Comme je l’ai annoncé, cet amendement propose une réforme du délit d’entrave. Dans le code du travail, à chaque institution est attaché un régime qui fixe les entraves à la constitution de l’institution, à son fonctionnement et à l’atteinte au statut protecteur des salariés représentants du personnel – par hypothèse, un licenciement sans autorisation administrative de licenciement.
L’habilitation du Gouvernement, à l’article 85, portait sur l’entrave au fonctionnement des institutions représentatives du personnel. Nous sommes partis de la volonté du Président de la République, qui souhaitait que la peine de prison ne s’applique plus, ou plus exactement qu’elle ne soit plus encourue, pour ces atteintes au fonctionnement. Cet amendement ne porte donc ni sur l’entrave à la constitution des institutions, ni sur l’atteinte au statut des salariés protégés. C’est normal qu’il en soit ainsi et qu’une distinction soit faite.
Actuellement, dans une seule et même infraction, on réprime trois infractions qui sont d’une gravité différente.
C’est une chose d’entraver le fonctionnement d’un comité d’entreprise par exemple – non respect du délai de convocation, information insuffisante, même si son contenu n’est pas parfaitement établi par la jurisprudence. C’en est une autre que de refuser d’organiser une élection quand une organisation syndicale vous le demande et que les conditions d’effectifs vous y obligent. Dans le premier cas, que vous ayez agi volontairement ou que vous ayez commis une erreur d’inattention, la jurisprudence déduit l’intention de l’absence de diligence suffisante.
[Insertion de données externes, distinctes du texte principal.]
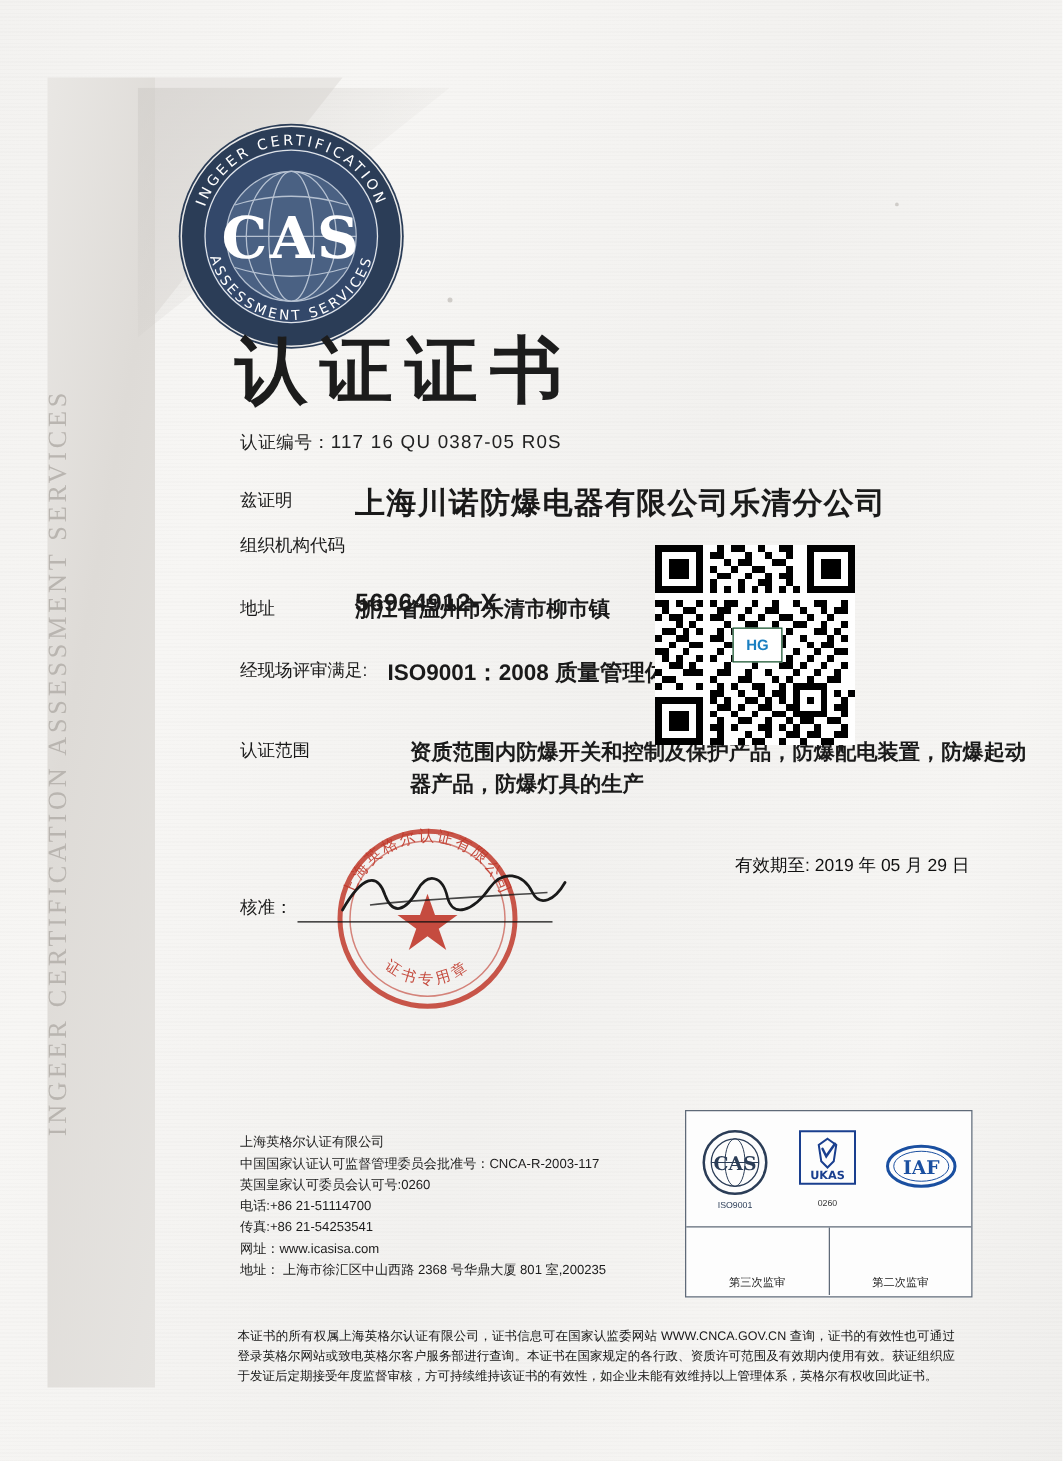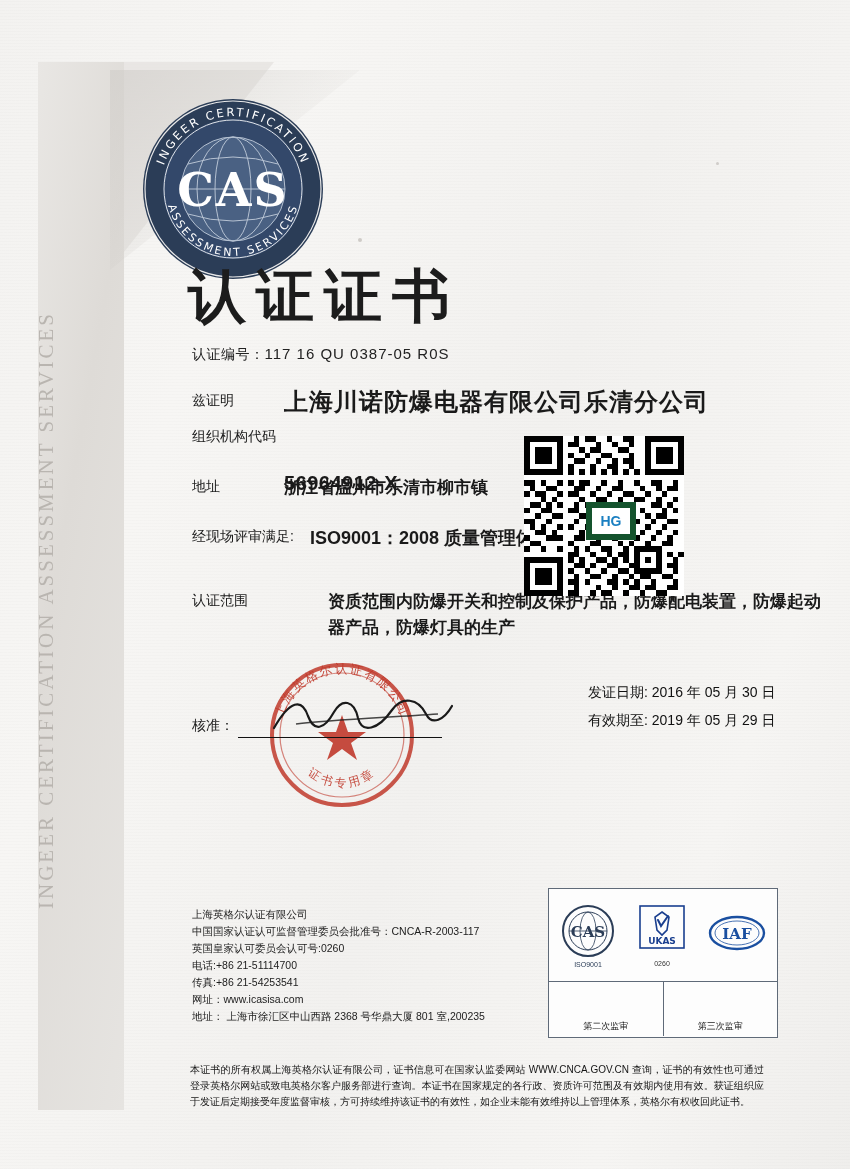--- a/index.html
+++ b/index.html
@@ -177,10 +177,10 @@
     display: flex;
     align-items: center;
     justify-content: center;
-    font-size: 14px;
+    font-size: 12px;
     color: #1a7fc1;
     font-weight: bold;
-    border: 6px solid #14532d;
+    border: 1px solid #14532d;
   }
 
   

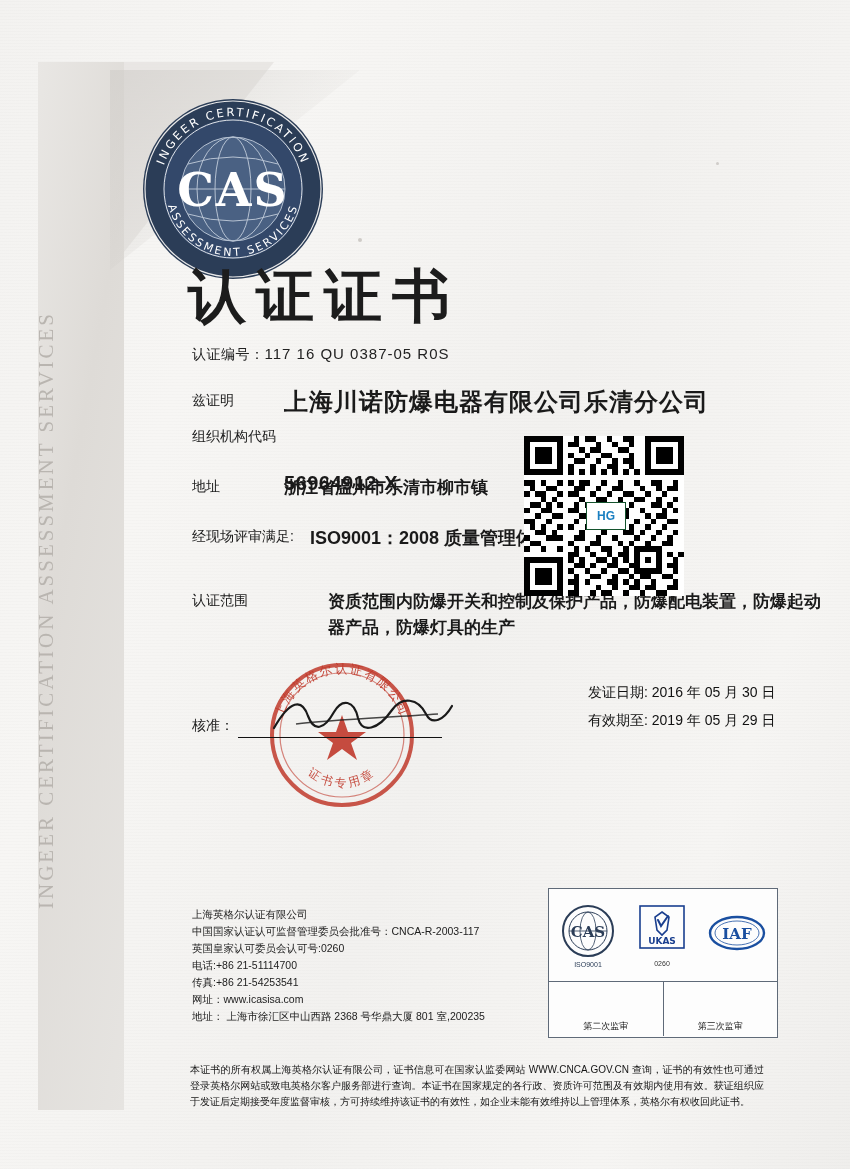--- a/index.html
+++ b/index.html
@@ -606,10 +606,6 @@
 
   <div class="dates">
     <div>
-      <span>发证日期:</span>
-      <span>2016 年 05 月 30 日</span>
-    </div>
-    <div>
       <span>有效期至:</span>
       <span>2019 年 05 月 29 日</span>
     </div>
Autrement dit, vous avez beau ne pas avoir voulu commettre l’infraction, elle est néanmoins constituée : c’est ce qu’on appelle un délit formel. En revanche, quand un employeur reçoit une lettre recommandée réclamant l’élection de délégués du personnel, il commet volontairement un délit. Quand il licencie sans autorisation administrative préalable un salarié protégé, il sait ce qu’il fait, il commet intentionnellement un délit. Objectivement, ces trois délits ne sont pas de la même gravité. Pourtant, les peines encourues sont tout de même identiques : un an d’emprisonnement et 3 750 euros d’amende.
Nous parlons ici de l’entrave au fonctionnement, soit le délit le moins grave : même s’il n’est pas acceptable, il est tout de même moins grave que l’entrave à la constitution ou l’atteinte à la personne du salarié. Faut-il maintenir son caractère pénal ? Je pense que oui. Nous nous sommes entendus avec le Gouvernement pour conserver son caractère délictuel à l’entrave au fonctionnement d’un comité d’entreprise ou de n’importe quelle autre institution représentative du personnel, car l’infraction est suffisamment grave pour devoir mobiliser les pouvoirs de police judiciaire qui correspondent à cette catégorie d’infraction.
Quelle doit être par ailleurs la nature de cette infraction ? Doit-il s’agir d’un délit ou d’une contravention ? Parce que les contraventions de cinquième classe ne sont pas des infractions vénielles, nous aurions pu pencher pour cette solution, mais nous attachons suffisamment d’importance aux institutions représentatives du personnel pour décider de rester dans le domaine du délit, qui relève de la compétence du tribunal correctionnel.
Dernière question : quelle sanction retenir ? Si ce n’est pas une peine d’emprisonnement, c’est une peine d’amende. Cette dernière a son efficacité. Surtout, même si le nombre de poursuites est très inférieur à celui des infractions, le seul fait de passer en correctionnelle est en soi extrêmement dissuasif, et encore plus le fait que la peine, en cas de condamnation, sera inscrite au casier judiciaire.
Ne nous y trompons pas : ce n’est pas parce que nous abandonnons la peine de prison pour les seuls délits d’atteinte au fonctionnement des institutions représentatives du personnel que nous désarmons les syndicats et les salariés et que nous affaiblissons la protection des institutions représentatives du personnel.
Pour conclure, il nous a semblé nécessaire, pour respecter l’échelle des peines telle qu’elle se pense aujourd’hui, de doubler l’amende, qui passe de 3 750 à 7 500 euros. Précisons que les deux autres délits, ceux d’entrave à la constitution et d’atteinte à la personne du salarié protégé, restent punis d’une peine d’emprisonnement et d’une amende du même montant, 7 500 euros.